# EXCERPT PROVIDED
Money management is becoming the latest stage on which transatlantic tensions are now playing out. So far this year, State Street has lost mandates in the UK and Scandinavia amid concerns it no longer does enough to address climate change. BlackRock Inc. faces similar challenges, with PME in the Netherlands saying it’s in the process of reviewing a €5 billion ($5.4 billion) mandate over climate concerns.
Barbéris said the People’s Pension, a UK pensions manager that reassigned £28 billion ($36.3 billion) worth of mandates to Amundi and Invesco Ltd. earlier this year, first approached the Paris-based firm about a year ago, shortly after State Street said it was pulling out of Climate Action 100+.
State Street is just one of a number of major US asset managers to have exited CA100+, which is the world’s largest investor coalition dedicated to addressing global warming. Others that have walked away include BlackRock, Pacific Investment Management Co., as well as the asset management arms of Goldman Sachs Group Inc. and JPMorgan Chase & Co.
For much of the US investment industry, continued membership has become untenable as firms adapt to a political reality in which net zero targets have been called “a sinister goal” by US Secretary of Energy Chris Wright. Firms that don’t conform face bans in Republican-led states, as well as lawsuits.

# TASK INSTRUCTIONS
A – According to the asset-management excerpt, what is CA100+?
B – Duplicate the stretch of the asset-management excerpt from "State Street is" through "Chase & Co.".

# DATASET EXCERPTS
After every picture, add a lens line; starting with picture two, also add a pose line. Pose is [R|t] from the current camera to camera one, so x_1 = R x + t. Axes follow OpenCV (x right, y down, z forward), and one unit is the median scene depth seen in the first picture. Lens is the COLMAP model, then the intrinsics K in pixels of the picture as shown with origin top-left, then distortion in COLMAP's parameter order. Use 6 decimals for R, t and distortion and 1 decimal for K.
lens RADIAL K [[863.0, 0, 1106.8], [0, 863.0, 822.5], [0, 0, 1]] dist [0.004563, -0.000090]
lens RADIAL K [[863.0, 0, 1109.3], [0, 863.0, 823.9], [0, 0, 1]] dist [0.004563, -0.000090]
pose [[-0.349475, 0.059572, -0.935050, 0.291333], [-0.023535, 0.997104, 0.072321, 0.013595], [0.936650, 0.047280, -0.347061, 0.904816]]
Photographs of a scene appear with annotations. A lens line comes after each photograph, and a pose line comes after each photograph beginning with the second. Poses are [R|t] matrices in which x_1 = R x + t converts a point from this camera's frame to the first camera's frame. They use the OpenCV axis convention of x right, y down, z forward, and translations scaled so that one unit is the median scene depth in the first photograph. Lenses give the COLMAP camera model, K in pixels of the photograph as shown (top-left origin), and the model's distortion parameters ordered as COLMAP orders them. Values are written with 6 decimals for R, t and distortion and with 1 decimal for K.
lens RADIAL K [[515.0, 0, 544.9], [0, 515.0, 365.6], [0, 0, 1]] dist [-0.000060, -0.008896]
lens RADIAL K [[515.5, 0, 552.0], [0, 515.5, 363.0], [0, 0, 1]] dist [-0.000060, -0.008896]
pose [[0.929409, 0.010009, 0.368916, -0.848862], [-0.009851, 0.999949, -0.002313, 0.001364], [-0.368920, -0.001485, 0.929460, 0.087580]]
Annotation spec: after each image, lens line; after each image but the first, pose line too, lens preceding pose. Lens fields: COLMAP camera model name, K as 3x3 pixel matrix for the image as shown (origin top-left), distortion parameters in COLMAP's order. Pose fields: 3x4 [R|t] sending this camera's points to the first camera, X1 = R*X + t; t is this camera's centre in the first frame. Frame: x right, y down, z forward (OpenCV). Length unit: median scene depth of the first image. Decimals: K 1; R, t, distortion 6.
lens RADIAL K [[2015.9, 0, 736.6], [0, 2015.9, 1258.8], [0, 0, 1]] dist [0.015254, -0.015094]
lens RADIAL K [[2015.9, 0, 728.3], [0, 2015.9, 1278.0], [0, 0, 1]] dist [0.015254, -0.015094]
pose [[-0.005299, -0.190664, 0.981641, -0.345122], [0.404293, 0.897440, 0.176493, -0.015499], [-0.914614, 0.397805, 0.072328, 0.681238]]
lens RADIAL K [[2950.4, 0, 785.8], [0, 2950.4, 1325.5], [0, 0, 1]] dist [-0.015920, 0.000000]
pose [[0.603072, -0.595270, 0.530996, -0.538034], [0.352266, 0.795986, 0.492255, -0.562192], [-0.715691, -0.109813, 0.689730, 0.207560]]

# RESULTS OF THE EXERCISE
A – It is the world's largest investor coalition dedicated to addressing global warming.

B –
State Street is just one of a number of major US asset managers to have exited CA100+, which is the world’s largest investor coalition dedicated to addressing global warming. Others that have walked away include BlackRock, Pacific Investment Management Co., as well as the asset management arms of Goldman Sachs Group Inc. and JPMorgan Chase & Co.